═══ GIVEN INFORMATION ═══
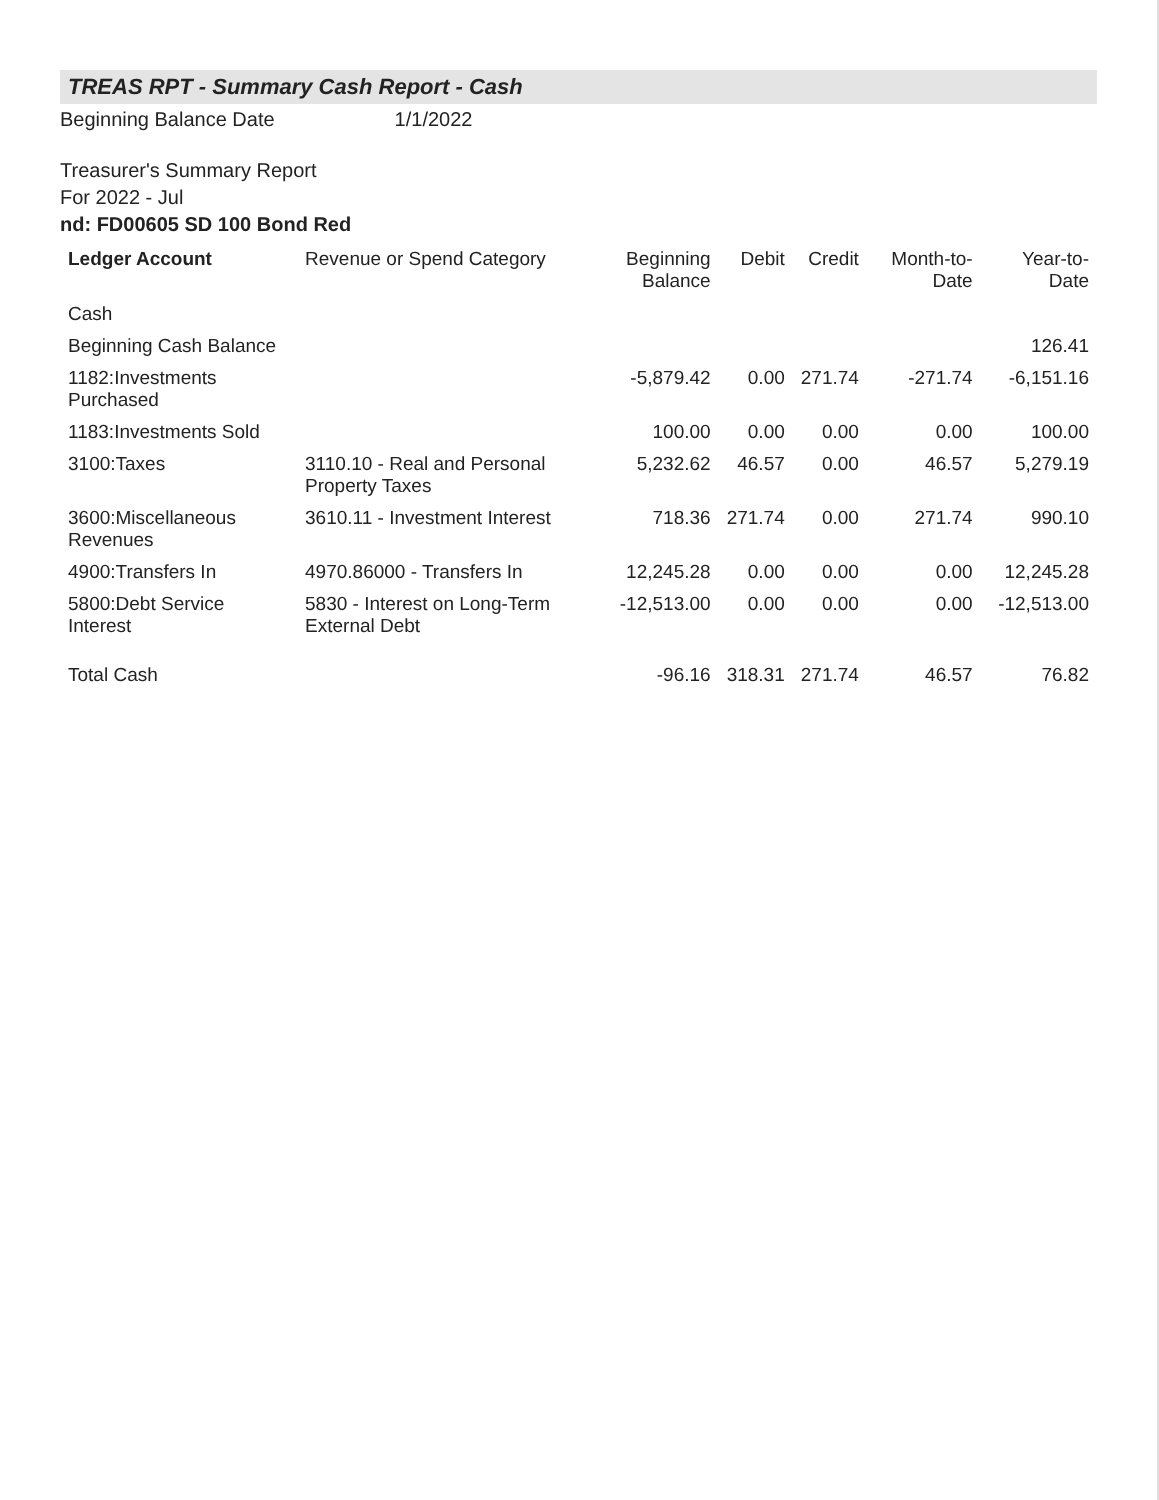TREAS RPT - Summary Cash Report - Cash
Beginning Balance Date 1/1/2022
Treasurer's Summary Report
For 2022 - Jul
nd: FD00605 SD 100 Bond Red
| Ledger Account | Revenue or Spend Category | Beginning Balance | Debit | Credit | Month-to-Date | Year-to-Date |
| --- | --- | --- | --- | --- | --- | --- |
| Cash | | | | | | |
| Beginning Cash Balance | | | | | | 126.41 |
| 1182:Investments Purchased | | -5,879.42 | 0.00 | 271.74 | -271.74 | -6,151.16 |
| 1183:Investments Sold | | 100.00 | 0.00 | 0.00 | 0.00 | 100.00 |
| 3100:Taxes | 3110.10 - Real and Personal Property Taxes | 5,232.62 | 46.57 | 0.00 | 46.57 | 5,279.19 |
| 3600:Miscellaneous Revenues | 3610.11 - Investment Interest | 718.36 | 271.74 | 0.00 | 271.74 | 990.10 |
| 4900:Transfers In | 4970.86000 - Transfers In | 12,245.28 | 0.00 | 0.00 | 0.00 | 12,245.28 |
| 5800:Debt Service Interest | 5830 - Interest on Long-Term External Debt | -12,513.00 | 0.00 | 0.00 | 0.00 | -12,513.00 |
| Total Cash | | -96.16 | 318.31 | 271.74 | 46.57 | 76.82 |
═══
- _TASK TO CARRY OUT_:
Lines from the one holding "Month-to-Date | Year-to-Date |" through the last line of the material are to be repeated exactly; no other lines belong in the answer.

- _WRITTEN RESPONSE_:
| Ledger Account | Revenue or Spend Category | Beginning Balance | Debit | Credit | Month-to-Date | Year-to-Date |
| --- | --- | --- | --- | --- | --- | --- |
| Cash | | | | | | |
| Beginning Cash Balance | | | | | | 126.41 |
| 1182:Investments Purchased | | -5,879.42 | 0.00 | 271.74 | -271.74 | -6,151.16 |
| 1183:Investments Sold | | 100.00 | 0.00 | 0.00 | 0.00 | 100.00 |
| 3100:Taxes | 3110.10 - Real and Personal Property Taxes | 5,232.62 | 46.57 | 0.00 | 46.57 | 5,279.19 |
| 3600:Miscellaneous Revenues | 3610.11 - Investment Interest | 718.36 | 271.74 | 0.00 | 271.74 | 990.10 |
| 4900:Transfers In | 4970.86000 - Transfers In | 12,245.28 | 0.00 | 0.00 | 0.00 | 12,245.28 |
| 5800:Debt Service Interest | 5830 - Interest on Long-Term External Debt | -12,513.00 | 0.00 | 0.00 | 0.00 | -12,513.00 |
| Total Cash | | -96.16 | 318.31 | 271.74 | 46.57 | 76.82 |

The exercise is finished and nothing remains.